Beginner’s Bond: Moonraker
The “Beginner’s Bond” series chronicles my quest to close the largest gap in my personal film history: the James Bond franchise. I have been watching all of the 007 films in order… Well, I had been, until I got to here. When I reached the end of The Spy Who Loved Me, the next movie recommended by the Prime algorithm was For Your Eyes Only, which I foolishly assumed to be the next movie in the series. Why else would it be suggested to me at that moment?
I accidentally skipped over 1979’s Moonraker, but I’m really glad I came back for it. It’s definitely my favorite film from the Roger Moore era so far. This movie completely surrenders itself to the ridiculousness of a Saturday morning cartoon, and the result is a delightful sci-fi dessert of a movie. Not very substantive, but plenty of fun.
The title refers to a space shuttle that is hijacked in mid-flight and disappears without a trace. 007 is sent to investigate, and is almost immediately thrown out of a plane by Jaws. He wrestles a guy in midair to steal his parachute, a scene I have witnessed countless references to. Jaws survives the fall and is instantly smitten with a pretty girl that comes to check on him, an affection that seems to be reciprocated. When he shows up at Drax Industries asking questions, the villain attempts to murder Mr. Bond with a centrifuge. There are two delightfully ridiculous boat chases (one in a gondola!), a fight scene in a museum full of ancient glasswork waiting to be shattered, men getting defenestrated left and right—even a third act heel turn from Jaws. The series gets its second space station evil lair, and its third “exterminate humanity and start over” variety of villainous plot. We get to see a small army of armed astronauts assault a space station with laser rifles, and it’s a pretty awesome action set piece. Hugo Drax is such a creepy weirdo, a wannabe emperor with delusions of grandeur—being expelled into the void like debris is a fitting end for him. And just before the credits roll, we learn that Commander James Bond of Her Majesty’s Secret Service is the first man to get laid in space. Who else was gonna do it?

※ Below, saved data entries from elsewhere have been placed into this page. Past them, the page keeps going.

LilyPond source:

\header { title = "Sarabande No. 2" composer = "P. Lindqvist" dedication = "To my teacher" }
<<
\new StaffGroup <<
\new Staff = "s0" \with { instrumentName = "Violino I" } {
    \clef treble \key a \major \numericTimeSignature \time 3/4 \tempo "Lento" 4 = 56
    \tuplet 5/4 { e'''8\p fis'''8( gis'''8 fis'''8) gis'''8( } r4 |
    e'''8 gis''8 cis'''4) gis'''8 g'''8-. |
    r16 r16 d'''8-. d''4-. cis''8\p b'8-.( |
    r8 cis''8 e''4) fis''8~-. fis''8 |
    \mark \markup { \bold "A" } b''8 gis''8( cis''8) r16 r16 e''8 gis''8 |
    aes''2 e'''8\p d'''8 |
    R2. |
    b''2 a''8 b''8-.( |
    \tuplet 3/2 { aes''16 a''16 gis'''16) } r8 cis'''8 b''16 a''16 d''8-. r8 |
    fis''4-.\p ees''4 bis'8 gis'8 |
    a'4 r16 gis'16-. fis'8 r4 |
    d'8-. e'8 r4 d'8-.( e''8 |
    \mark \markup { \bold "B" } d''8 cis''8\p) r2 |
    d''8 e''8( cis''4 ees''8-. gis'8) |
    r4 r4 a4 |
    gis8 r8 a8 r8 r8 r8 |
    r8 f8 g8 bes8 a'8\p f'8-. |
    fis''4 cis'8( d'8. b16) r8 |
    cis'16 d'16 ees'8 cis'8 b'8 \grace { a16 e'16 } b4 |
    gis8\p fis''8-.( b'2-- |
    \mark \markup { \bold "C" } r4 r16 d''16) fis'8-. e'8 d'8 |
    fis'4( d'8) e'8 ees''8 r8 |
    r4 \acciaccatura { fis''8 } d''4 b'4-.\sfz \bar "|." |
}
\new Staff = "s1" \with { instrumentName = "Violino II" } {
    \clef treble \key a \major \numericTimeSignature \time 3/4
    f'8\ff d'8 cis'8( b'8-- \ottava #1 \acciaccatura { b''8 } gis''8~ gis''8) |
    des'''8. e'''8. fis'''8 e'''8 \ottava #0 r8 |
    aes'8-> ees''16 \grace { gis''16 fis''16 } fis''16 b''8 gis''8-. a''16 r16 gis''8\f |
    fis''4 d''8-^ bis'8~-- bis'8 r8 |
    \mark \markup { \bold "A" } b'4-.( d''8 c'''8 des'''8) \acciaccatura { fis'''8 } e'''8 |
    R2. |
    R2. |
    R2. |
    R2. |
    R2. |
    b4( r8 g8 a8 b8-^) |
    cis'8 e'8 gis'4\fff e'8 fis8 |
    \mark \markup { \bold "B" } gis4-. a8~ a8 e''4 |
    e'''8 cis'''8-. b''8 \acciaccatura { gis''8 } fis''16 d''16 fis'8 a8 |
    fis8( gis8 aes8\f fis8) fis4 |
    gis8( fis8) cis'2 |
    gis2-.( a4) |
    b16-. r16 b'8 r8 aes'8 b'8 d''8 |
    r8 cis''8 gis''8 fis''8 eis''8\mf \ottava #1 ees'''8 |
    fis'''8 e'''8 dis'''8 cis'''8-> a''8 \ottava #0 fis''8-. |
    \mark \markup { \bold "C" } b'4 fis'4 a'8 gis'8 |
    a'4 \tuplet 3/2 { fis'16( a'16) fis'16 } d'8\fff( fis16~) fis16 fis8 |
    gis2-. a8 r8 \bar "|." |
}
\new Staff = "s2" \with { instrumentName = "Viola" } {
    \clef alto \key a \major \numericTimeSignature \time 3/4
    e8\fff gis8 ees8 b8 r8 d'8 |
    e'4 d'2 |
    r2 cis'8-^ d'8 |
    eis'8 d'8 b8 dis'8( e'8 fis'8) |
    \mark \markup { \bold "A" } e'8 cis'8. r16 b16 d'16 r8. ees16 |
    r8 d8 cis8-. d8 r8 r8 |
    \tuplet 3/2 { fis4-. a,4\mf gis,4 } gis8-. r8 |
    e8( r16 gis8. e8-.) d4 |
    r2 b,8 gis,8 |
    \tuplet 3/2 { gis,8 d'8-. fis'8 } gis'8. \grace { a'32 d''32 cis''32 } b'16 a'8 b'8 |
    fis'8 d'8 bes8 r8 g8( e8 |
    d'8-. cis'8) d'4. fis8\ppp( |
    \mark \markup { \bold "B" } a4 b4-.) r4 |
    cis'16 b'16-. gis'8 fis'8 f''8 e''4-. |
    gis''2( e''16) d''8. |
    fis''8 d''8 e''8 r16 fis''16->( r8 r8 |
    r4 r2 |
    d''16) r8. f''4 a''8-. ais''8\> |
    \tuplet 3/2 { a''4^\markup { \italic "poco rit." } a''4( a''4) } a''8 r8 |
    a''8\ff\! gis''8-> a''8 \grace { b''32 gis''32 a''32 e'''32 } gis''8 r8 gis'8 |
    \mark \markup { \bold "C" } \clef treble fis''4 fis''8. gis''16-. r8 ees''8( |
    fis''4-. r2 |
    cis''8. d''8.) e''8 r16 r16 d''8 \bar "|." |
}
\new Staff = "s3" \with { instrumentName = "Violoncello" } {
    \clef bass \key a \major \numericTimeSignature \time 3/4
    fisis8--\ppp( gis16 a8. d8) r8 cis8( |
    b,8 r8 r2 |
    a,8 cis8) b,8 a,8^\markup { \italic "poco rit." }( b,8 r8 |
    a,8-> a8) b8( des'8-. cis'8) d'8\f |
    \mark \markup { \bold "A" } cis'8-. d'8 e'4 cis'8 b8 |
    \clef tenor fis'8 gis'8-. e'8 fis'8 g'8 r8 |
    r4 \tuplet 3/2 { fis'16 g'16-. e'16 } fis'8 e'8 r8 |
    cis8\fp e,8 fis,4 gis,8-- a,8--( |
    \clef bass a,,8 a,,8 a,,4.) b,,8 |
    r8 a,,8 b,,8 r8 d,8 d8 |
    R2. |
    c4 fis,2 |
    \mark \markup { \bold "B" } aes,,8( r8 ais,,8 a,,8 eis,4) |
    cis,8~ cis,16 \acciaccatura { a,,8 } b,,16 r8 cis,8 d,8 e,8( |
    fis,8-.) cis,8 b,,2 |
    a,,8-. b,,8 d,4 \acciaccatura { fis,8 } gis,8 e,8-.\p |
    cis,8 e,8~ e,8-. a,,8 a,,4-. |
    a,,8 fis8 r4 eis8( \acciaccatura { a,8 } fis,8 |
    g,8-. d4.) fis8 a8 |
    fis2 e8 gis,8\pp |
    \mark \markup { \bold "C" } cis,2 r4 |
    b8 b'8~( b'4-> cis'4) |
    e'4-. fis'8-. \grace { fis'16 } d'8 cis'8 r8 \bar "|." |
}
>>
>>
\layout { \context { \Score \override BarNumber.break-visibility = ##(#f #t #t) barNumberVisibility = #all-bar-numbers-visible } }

I still think James Bond is the most entertaining when he skates right on the edge of science fiction—two or three plausible but imaginative gadgets, maybe an impossibly well-armed vehicle, and the occasional jaunt into space. The promise is made in the very first scene, yet it never feels like the movie is in a rush to get there. It has plenty of interesting things to show you along the way.
Moonraker isn’t a brilliant film, but it is a good time. Up next is Octopussy, which wins the award for most bizarre title so far. I can’t wait (or am I terrified?) to find out what it means.